This Blog is about

love. work. play. stress. learning. failing. succeding. laughing. crying. Basically, Life.

Wednesday, December 06, 2006

Breaking the long silence.

I have my life back.

For the last few months, I've been working incesstantly due to an urgent deadline. I got my monthly utilization report yesterday and let's just say the numbers ain't pretty. As a consequence, I pretty much put life on hold as I was working through this deadline - I haven't touched my GMAT book in months. My house was a mess. I hadn't cooked or eaten home in a month (I'm sure I have health issues from that). I saw people outside of work only a handful of times in the last few months. I haven't shopped in ages.

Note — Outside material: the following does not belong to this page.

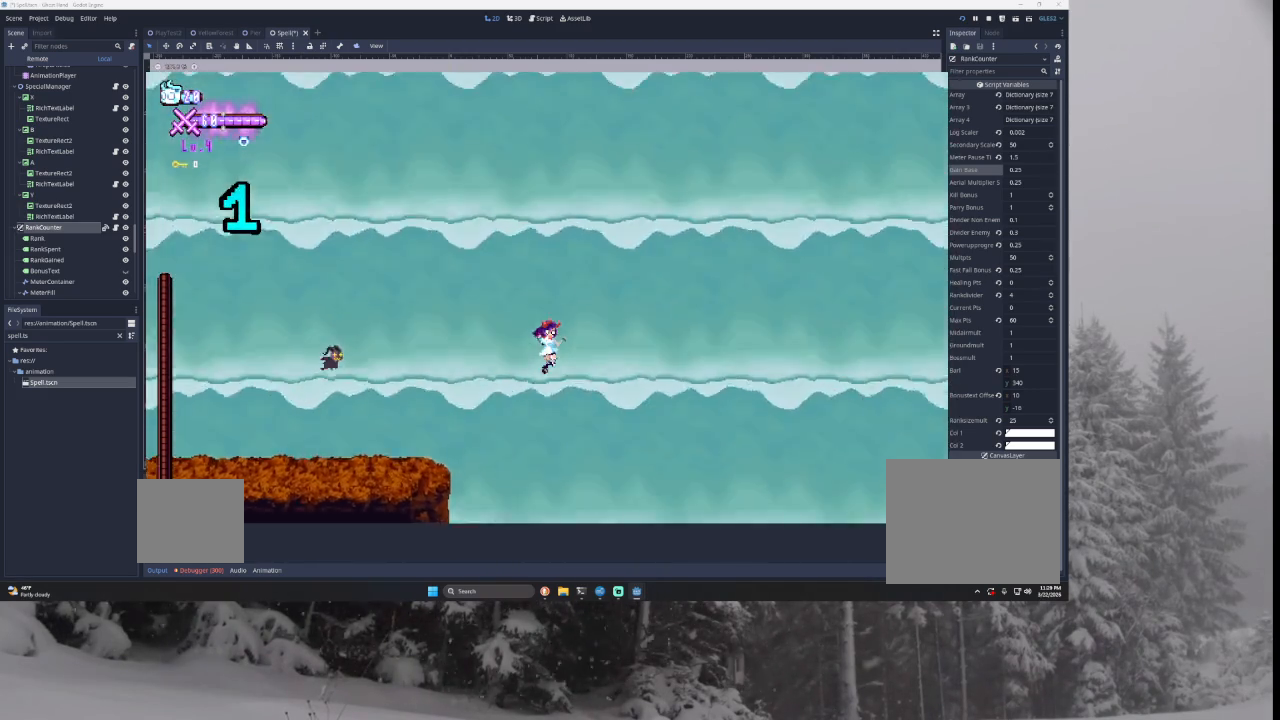
{"buttons": ["TRIANGLE"], "left_stick": "center", "right_stick": "center", "events": [[67, "TRIANGLE", "up"], [500, "TRIANGLE", "down"], [500, "left_stick", "center"]]}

But all that's over now, at least for a bit. Yesterday, I had my first day off in ages. I slept, cleaned, played FF12 lots and basicially did not think about work or feel guilty about not thinking about work. It was fantastic. My goal for this week is to cut back on starbucks and coffee, eat home cooked food, play games, buy clothes and basically breathe. My goal for this month is to reduce my utilization down to 100%.

I would say 80% but I know myself too well. Somewhere between high-school and college, I somehow developed a work ethic. I used to be the kid whose parent teacher meetings usually went like this "Your daughter could be doing so much better if she would only work harder. You know she has the potential to be topping the class" and whose parents usually ended up yelling some place close to the exams "You can't be done studying, you've only spent half an hour on your books so far". If those teachers had seen me in college....

I don't know what happened exactly. I think that I don't respond well to nagging and have a very short attention span. If I'm allowed to manage my own time, I usually do much better and provide much better discipline on myself than when I'm being managed. But now that I'm out in the real world, in a job where I do most of my own time management, I'm somehow putting in an effort. I wouldn't say my best effort yet because I know somewhere in me there are resources I haven't drawn on yet and haven't needed to draw on. Nor.. I think does anybody want/need me to draw on those. The consequence of working at 200% is frequently burnout.

For now, I think, I'm going to enjoy the rest of this month and the spend the hiatus putting my life back together again.